Work request ▸ Give a faithful, exact copy of all entries, minus the images.

::: Material provided

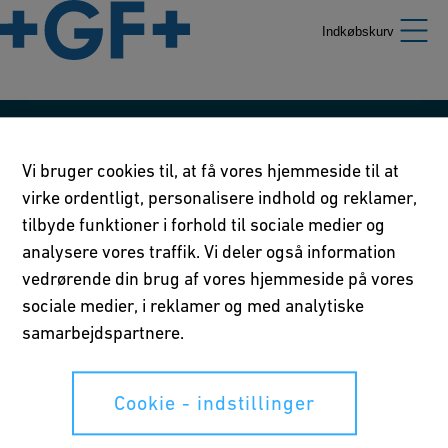
Indkøbskurv
Vores retningslinier
Vi bruger cookies til, at få vores hjemmeside til at
Brugsvilkår
virke ordentligt, personalisere indhold og reklamer,
tilbyde funktioner i forhold til sociale medier og
Privatlivserklæring
analysere vores traffik. Vi deler også information
vedrørende din brug af vores hjemmeside på vores
Cookie - indstillinger
sociale medier, i reklamer og med analytiske
samarbejdspartnere.
Dine rettigheder
Cookie - indstillinger
Whistleblowing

::::::

Output of the exercise ▸
Indkøbskurv
Vores retningslinier
Vi bruger cookies til, at få vores hjemmeside til at
Brugsvilkår
virke ordentligt, personalisere indhold og reklamer,
tilbyde funktioner i forhold til sociale medier og
Privatlivserklæring
analysere vores traffik. Vi deler også information
vedrørende din brug af vores hjemmeside på vores
Cookie - indstillinger
sociale medier, i reklamer og med analytiske
samarbejdspartnere.
Dine rettigheder
Cookie - indstillinger
Whistleblowing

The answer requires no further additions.